Un silence, une paix, sans défaut étaient descendus sur le palais. La Mère des origines y avait fait son entrée. Frigga était présente. Mais qu'elle avait rajeuni, ruisselante de rosée où se jouaient les feux de l'arc-en-ciel, rayonnante comme le serpent de Midgard après la fin du monde ! Ce ne pouvait être une jeunesse qui se fane — ce devait être l'éternelle jeunesse. Aïeule et descendante lointaine, tout à la fois : la Terre était de même nature que le soleil. Ils se trouvaient maintenant au centre immobile du moyeu — là où se rejoignent les faucilles dont est armée la roue. Être un jour entré dans ce cercle, avoir un jour été convié à cette table, c'était ne plus pouvoir jamais retomber entièrement au pouvoir des heures, sous l'illusion du temps.
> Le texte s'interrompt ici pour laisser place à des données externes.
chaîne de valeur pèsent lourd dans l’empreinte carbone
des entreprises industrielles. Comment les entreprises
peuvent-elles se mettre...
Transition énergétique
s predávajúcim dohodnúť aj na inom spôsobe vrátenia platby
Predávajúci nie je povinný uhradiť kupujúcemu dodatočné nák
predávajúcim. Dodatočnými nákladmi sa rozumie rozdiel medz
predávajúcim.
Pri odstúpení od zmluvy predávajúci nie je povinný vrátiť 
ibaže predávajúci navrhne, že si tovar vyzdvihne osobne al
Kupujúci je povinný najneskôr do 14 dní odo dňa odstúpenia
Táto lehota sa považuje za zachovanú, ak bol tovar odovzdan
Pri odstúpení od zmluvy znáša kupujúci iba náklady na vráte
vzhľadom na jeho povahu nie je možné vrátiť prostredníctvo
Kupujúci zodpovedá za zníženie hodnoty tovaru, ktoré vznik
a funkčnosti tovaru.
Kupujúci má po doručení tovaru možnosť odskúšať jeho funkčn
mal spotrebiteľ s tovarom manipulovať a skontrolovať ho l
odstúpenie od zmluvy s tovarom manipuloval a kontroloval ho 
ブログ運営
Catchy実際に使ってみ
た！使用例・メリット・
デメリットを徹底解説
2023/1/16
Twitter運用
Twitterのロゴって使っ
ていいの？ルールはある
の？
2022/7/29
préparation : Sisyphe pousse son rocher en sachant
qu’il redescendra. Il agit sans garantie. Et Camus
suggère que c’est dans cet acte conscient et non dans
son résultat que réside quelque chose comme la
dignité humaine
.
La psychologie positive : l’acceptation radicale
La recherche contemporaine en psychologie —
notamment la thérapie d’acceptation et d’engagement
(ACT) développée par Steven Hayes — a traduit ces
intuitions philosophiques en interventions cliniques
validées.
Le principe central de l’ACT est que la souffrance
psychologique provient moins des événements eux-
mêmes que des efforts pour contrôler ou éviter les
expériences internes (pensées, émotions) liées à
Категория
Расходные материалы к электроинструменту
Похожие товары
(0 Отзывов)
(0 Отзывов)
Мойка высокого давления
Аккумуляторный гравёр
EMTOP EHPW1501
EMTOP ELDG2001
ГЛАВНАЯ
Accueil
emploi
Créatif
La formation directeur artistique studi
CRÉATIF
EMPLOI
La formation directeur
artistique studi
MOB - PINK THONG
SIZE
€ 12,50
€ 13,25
La vieille Mère était toujours là, dans un silence paisible, dans la haute lumière de midi. C'était là le grand entrepôt où se fournissaient tous les greniers et toutes les resserres. Comment se pouvait-il que tant de richesse fût supportable ? C'était sans doute qu'elle ramenait l'enfance, le temps des contes.
Ce n'était pas un temps qui s'écoulait, ni qui fuyait ni qui bondissait. Mais un temps qui reposait en lui-même, qui se berçait dans l'instant éternel. La Mère d'autrefois se mirait dans son image, puis elle y pénétrait, pour devenir tout à la fois le modèle et le reflet. Mais elle demeurait toujours présente, sans aucun symbole pour la voiler, gaie dans sa solennité, solennelle dans sa gaieté.
Ce fut l'instant où Moltner vit les murailles d'or vaciller et se transmuer au sein de l'immuable. Ejnar, lui aussi, sentit que la frontière était atteinte.
Le charme était désormais rompu; ils se retrouvèrent assis dans la tour de Godenholm. Les chandelles s'étaient presque entièrement consumées. Un tertre de cendres argentées recouvrait les braises du bois. Les temps et les mesures reprenaient leur empire ; les horloges se remettaient à tourner.